When uploading, smoxy validates:

  • The certificate is parseable and in valid PEM format
  • The private key matches the certificate
  • The certificate has not expired
  • The SANs in the certificate cover your domain

If the SANs in the new certificate differ from the current ones, smoxy will show you the differences and ask for confirmation before proceeding.

After Upload

  • The previous certificate is archived for audit purposes
  • The new certificate is immediately activated
  • Since self-managed certificates are not auto-renewed, you must upload a replacement before expiration

Wildcard Certificates

smoxy creates wildcard certificates by default. A wildcard certificate for *.yourdomain.com covers:

  • www.yourdomain.com
  • shop.yourdomain.com
  • api.yourdomain.com
  • Any other single-level subdomain

What wildcards do NOT cover:

  • The root domain itself (yourdomain.com) - this is added as a separate SAN
  • Multi-level subdomains (sub.sub.yourdomain.com) - these need additional SANs

When you add a hostname like shop.yourdomain.com to a smoxy Zone (the delivery and security configuration for a hostname - distinct from a DNS zone), smoxy checks if the existing wildcard certificate already covers it. If yes, no additional certificate work is needed.


Downloading Certificates

You can download your SSL certificate and private key for use in external tools:

  1. Open SSL Certificates in the smoxy sidebar and select the certificate
  2. Use the Download buttons for the certificate, chain, or private key

Required role: Owner or Manager


Subdomain Reuse

When you create the main domain (e.g., yourdomain.com) and a wildcard certificate is generated, all subdomains can reuse this certificate. When adding subdomains as hostnames to zones:

  • No additional DNS verification is needed for the subdomain
  • The existing wildcard certificate automatically covers the subdomain
  • This significantly speeds up the setup of additional hostnames

INFO

Recommendation: Always create your main domain first, then add subdomains. This ensures the wildcard certificate is in place and subdomains can be configured without additional SSL steps.


Troubleshooting

Certificate stuck in "Pending"

  • Check that all required _acme-challenge CNAME records are set at your DNS provider
  • DNS propagation can take up to 48 hours (though usually much faster)
  • If using Cloudflare, ensure the proxy is disabled for challenge records

DNS Status shows "Missing": record not found

The _acme-challenge CNAME record is not found. Verify:

  • The record exists at your DNS provider
  • It points to the correct target (shown on the certificate's SANs tab)
  • DNS has had time to propagate

DNS Status shows "Missing": CNAME points to the wrong target

The CNAME record exists but points to an incorrect target, so it still counts as Missing. Update the record to the exact target shown on the certificate's SANs tab.

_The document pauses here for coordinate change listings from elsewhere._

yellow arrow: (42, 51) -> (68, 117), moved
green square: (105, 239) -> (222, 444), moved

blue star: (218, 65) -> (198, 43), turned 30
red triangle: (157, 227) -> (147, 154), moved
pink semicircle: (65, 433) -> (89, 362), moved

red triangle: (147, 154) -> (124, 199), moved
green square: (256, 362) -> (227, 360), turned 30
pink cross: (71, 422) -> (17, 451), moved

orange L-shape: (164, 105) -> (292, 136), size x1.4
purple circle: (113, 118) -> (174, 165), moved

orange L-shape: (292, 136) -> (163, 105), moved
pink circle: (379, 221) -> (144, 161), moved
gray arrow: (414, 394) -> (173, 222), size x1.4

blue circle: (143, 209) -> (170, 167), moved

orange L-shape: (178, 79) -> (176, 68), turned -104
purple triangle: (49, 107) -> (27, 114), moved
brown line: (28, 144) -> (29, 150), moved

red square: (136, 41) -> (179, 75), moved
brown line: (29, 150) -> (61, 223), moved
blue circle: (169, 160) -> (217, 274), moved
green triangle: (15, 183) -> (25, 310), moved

DNS Status shows "Missing": conflicting TXT record

A TXT record for _acme-challenge exists alongside or instead of the required CNAME, which also results in a Missing status. Remove the TXT record and ensure only the CNAME record exists.

Certificate not renewing

  • Auto-managed certificates renew automatically within the CA's recommended renewal window (roughly two weeks before expiry as a fallback)
  • Ensure the _acme-challenge CNAME records are still in place
  • Self-managed certificates are never auto-renewed - you must upload a replacement

SAN changes not reflected

After adding new SANs, smoxy needs to regenerate the certificate. This happens automatically once the DNS verification for the new SAN passes. Check the SAN's DNS status on the certificate's SANs tab.